剪刀手小黄瓜 :一些是生活中接触的,一些是有意积累的。写作离不开词库啊。可能以前写诗歌多,所以会喜欢收集些好玩的词。所以才有人说看看天文科普可能比看翻译小说要有收获的多嘛。可写小说也同样重要,我觉得。
不有 :类似“雪地干涸,冰晶和二氧化碳升起螺旋,和不纯的氮气擦出破音。”这样的句子,你用这个句子的时候有没有什么具体的考虑,比如它们会有、应该有怎样的效果?
剪刀手小黄瓜 :我不知道怎么样才算考虑读者啊。读者的水平不一样,大家的口味也不一样。可能会站在我自己的眼光上看待它们多些吧。
不有 :就从你自己这方面的考虑,这个句子一写出来,会使你自己信服吗,觉得它出现在这个位置是十分必要的。可能因为我自己读到这个地方,会觉得它出现在这儿有些莽撞,因为才刚刚开始嘛。
剪刀手小黄瓜 :写这句话是想过的。想制造一个略微“科学”一点的,“梦”一点的场面。因为文里的“我”懂些科学知识和星相学什么的,然后落在某种“气势”上。是莽撞了吧……可能一开始读就撞了一下。
接着读下去会好些么?那个梦游人的句子貌似也不行。有些无厘头了。
不有 :但不是“撞”不对,可能反应到我这个读者这里,它还不够精彩。
剪刀手小黄瓜 :是能力问题了,惭愧……
不有 :光变成盾那个我很喜欢的,我好像更喜欢一些连续性的场景,比如把骆驼叠成衣服啊,甲虫的连接方式啊,会觉得比开头部分一个个分散的静态画面更具诱惑。
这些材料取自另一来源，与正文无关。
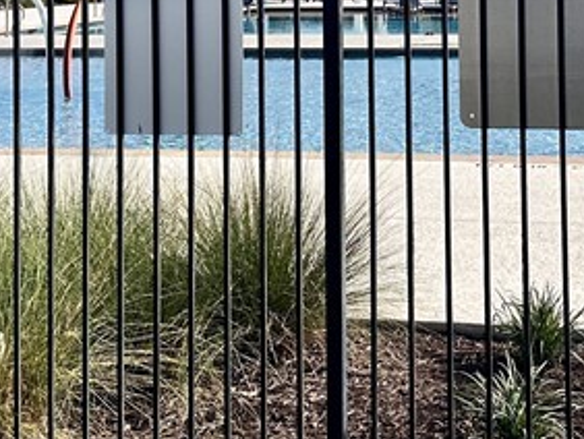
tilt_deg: +1.3
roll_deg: +1.3
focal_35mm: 87
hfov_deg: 22.4
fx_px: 1469
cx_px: 398
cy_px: -72
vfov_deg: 16.4
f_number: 1.78
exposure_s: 1/8929
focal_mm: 6.86
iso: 80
剪刀手小黄瓜 :嗯,我写的时候会喜欢这两处。还是不够精彩啊,这个开头。
不有 :至少我觉得是……
剪刀手小黄瓜 :我觉得到了有一个鸟嘴出现那里会好些,可我不会改……
不有:啊对了,“飞”在你的小说里是一个挺重要的意象,能不能……具体谈谈?
剪刀手小黄瓜: “飞”是不是口味问题啊。 “飞”应该是一个能发挥的场景?
不有 :会不会有从某些影视作品中接收过来的营养、影响? 另外,也想请你谈谈绘画、建筑、电影啊和你写作之间的关系,对你写作有没有帮助的?

剪刀手小黄瓜 :会有帮助的!想象力都是根植于记忆的。只好多看,看啊看。
影视作品那个。我还是觉得和写作上面挂钩的,多会是“情节”,“意象”,“结构”之类的吧。比如喜欢《阿米克断层之怪》。可能写鬼故事会想要写出那种类型的。郭德纲相声里面也有好玩的意象啊。
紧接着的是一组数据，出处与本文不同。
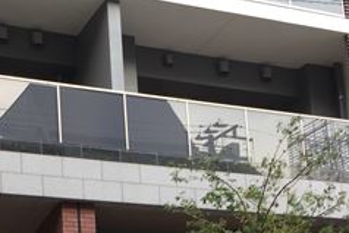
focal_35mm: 81
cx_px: 57
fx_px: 786
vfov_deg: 16.0
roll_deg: +2.7
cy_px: 303
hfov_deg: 24.5
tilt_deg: +9.8
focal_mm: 4.15
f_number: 2.2
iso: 32
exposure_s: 1/122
不有 :正好说到这儿,想问一下《江湖》里面儿化音的问题。你平时说话会带儿化音吗?
剪刀手小黄瓜 :会。
不有 :怎么想到把它应用在这篇作品里的?
剪刀手小黄瓜 :那里面儿话音多么?
不有 :挺明显的!
剪刀手小黄瓜 :这篇我自己觉得比较不伦不类,是就自己想写出来的感觉来说的。比如想少用奇怪意象,多用些口语话的东西。
不有 :开头有点像说书的。
剪刀手小黄瓜 :昂。
不有 :儿化音,可能让人觉得工作做得还不够的地方,就是,被看出来了……好像还没有很好的化到小说中去。
剪刀手小黄瓜 :能力问题……
不有 :像“蓝球儿”,好像很少有这么说的,所以“儿”被凸现了,被意识到了。
剪刀手小黄瓜:“领子尖儿”,“手指尖儿”。我刚刚翻了一下,这些效果会好些么?“笔记本儿”。可能“小孩”这里自己乱用了,有些地方是“小孩”,有些是“小孩儿”。
不有:好像如果我说的话,就“领尖儿”,“指尖儿”。北京话好像是爱吞字,就是懒,图省事儿。
剪刀手小黄瓜 :哦!那我就是没学好。广东话基本不会有“儿”的。
不有 :对了,你的外语对你写作有没有帮助的,在异国,脱离了母语环境后,你感到你的写作有没有受到些影响,或者发生了哪些变化?
剪刀手小黄瓜:好难答啊。你问的问题我都没关心过……
不有 :所以是傻问题……
剪刀手小黄瓜:嗯,生活习惯,口头语,一些略微的语序,会有影响,但是如果是中文写作,其实就不会运用半生不熟的英语思维来写。所以其实……我也不知道有没有影响!如果我再多生活几年,可能会感受更多些,现在都还没习惯英语环境……
不有 :OK!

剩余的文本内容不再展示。